Охотники, уставшие собаки, жены у очага. Все обычно. Но обычное погружено в пейзаж невозможный, немыслимый. И кажется, что в огромном этом мире такое незначительное событие, как заурядная охота, становится явлением космическим.
Ложь? Пусть. Бывает, что и правда становится нашим палачом. Я не хочу жить в реальном мире, если дана мне Богом способность преображать его хоть в какой-то степени.
Помню, еще в школе никак не мог понять, что такое «критический реализм». Мало того, что реализм, да еще и критический. Зачем? Столько плескалось реальной дряни вокруг этого грязного, подлого реализма. Еще и он был рядом, и мучил своей неотвратимостью. Только гений силой своего дара был способен осветить мрак сущего. Не было никакого «критического реализма». Был Рабле, Свифт, Бальзак, Пушкин, Толстой, Чехов…. Имена были, «измов» не было.
«Измы» эти, как мне всегда казалось, изобрели бездари моды, только затем, чтобы как-то примазаться, примкнуть к великим именам. «Мы с Гогеном постимпрессионисты». Звучит!
Брейгель, как и Рембрант, Босх, Пикассо или Дали, остался в одиночестве гордым, одиноким мудрецом, вспомнившим, как выглядела Вавилонская башня и рухнул с неба Икар, Брейгель, сотворившим новый, несуществующий пейзаж своей родины.
Мне кажется, что в мире существуют всего лишь два художественных течения в искусстве: фантастический и апокалипсический реализм. Все остальные «измы» от лукавого.
Евреи – народ фантастического реализма. Можно сколько угодно ругать «миротворцев» Израиля, но за всеми этими «процессами» после Осло и Кемп Дэвида стоит не только глупость и корысть, но и несокрушимая вера в гармонию и доброту окружающего мира. Евреи сами себе пишут пейзаж, где нет ничего, кроме покоя, благоденствия и любви. Они так хотят забыть, что живут в пустыне и под беспощадным солнцем испепеляющей ненависти.
«Щ». Похоже, ни в одном языке, кроме русского, нет этой буквы. Дежурная медсестра никак не может произнести мою фамилию: «Красинников, Красичиков, Краснильчиков…» И, наконец, ее озаряет: « Мистер Калашников!».

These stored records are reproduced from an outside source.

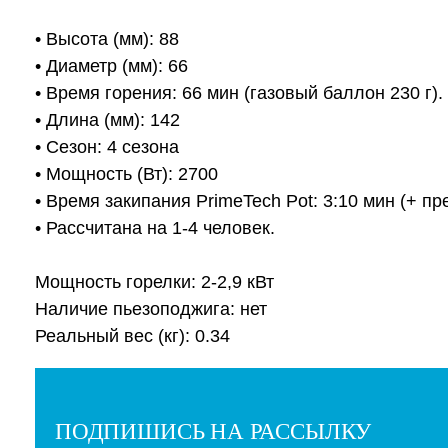
• Высота (мм): 88
• Диаметр (мм): 66
• Время горения: 66 мин (газовый баллон 230 г).
• Длина (мм): 142
• Сезон: 4 сезона
• Мощность (Вт): 2700
• Время закипания PrimeTech Pot: 3:10 мин (+ пр
• Рассчитана на 1-4 человек.
Мощность горелки: 2-2,9 кВт
Наличие пьезоподжига: нет
Реальный вес (кг): 0.34
ПОДПИШИСЬ НА РАССЫЛКУ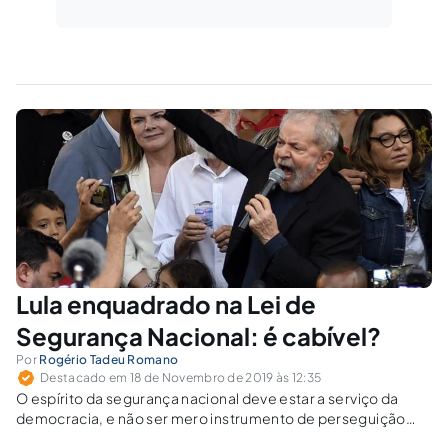
Lula enquadrado na Lei de
Segurança Nacional: é cabível?
Por
Rogério Tadeu Romano
Destacado em 18 de Novembro de 2019 às 12:35
O espírito da segurança nacional deve estar a serviço da
democracia, e não ser mero instrumento de perseguição
política a adversários do status quo. Pena que nem todos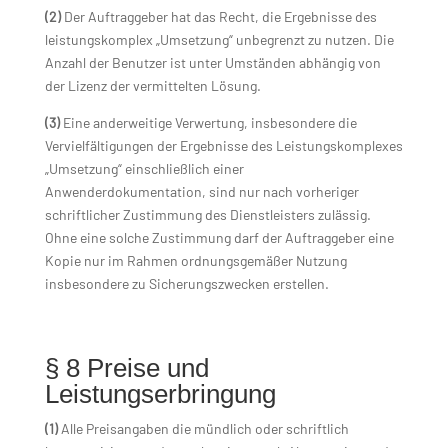
(2)
Der Auftraggeber hat das Recht, die Ergebnisse des
leistungskomplex „Umsetzung“ unbegrenzt zu nutzen. Die
Anzahl der Benutzer ist unter Umständen abhängig von
der Lizenz der vermittelten Lösung.
(3)
Eine anderweitige Verwertung, insbesondere die
Vervielfältigungen der Ergebnisse des Leistungskomplexes
„Umsetzung“ einschließlich einer
Anwenderdokumentation, sind nur nach vorheriger
schriftlicher Zustimmung des Dienstleisters zulässig.
Ohne eine solche Zustimmung darf der Auftraggeber eine
Kopie nur im Rahmen ordnungsgemäßer Nutzung
insbesondere zu Sicherungszwecken erstellen.
§ 8 Preise und
Leistungserbringung
(1)
Alle Preisangaben die mündlich oder schriftlich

Это знакомо и понятно. Я и не думаю обижаться. Весело уверяю девушку, что не ношу эту страшную фамилию. Она мне охотно верит .
За этой оговоркой целая эпоха. "Эпоха Калашникова» . Эпоха Советской империи, куда входила и эта маленькая страна - Словакия.
Думаю, та девушка мало что знала о России. Прошло десять лет свободы, и в школах Словакии не преподают русский язык, и не учат историю своего славянского соседа. Вряд ли этой милой медсестре знакомы фамилии Менделеева, Чехова или Мусоргского…. Сила отторжения очень велика. Словакия стремится забыть как можно быстрее все, что было с ней на протяжении 45 лет.
Но память о «Калашникове» осталась. Страшная память. Вот и я высматриваю в толпе фанатиков из Газы знакомые очертания автоматической винтовки, сконструированной, как говорят и пишут, добродушным изобретателем из города Ижевска.
Каждое время оставляет потомкам свои знаки. И этот недобрый знак тоже застрянет в памяти поколений надолго.
Вот и я превратился в Калашникова. И буква Щ» приковывает меня к России невидимыми цепями. Повторюсь, ни в одном языке, кроме русского, нет в алфавите этой странной буквы.
Вечером СNN показывает все ту же толпу бандитов в черных масках. Газа грозит Израилю его же оружием. Словаки не включают этот канал. Словаки живут спокойно в центре благополучной Европы. Впрочем, есть и у них и свои военные анекдоты.
Шофер такси рассказывает, что министр обороны из Братиславы предложил правительству купить истребители Сухого. У министра спросили, с кем он собирается воевать? Не знаю, честно ответил генерал.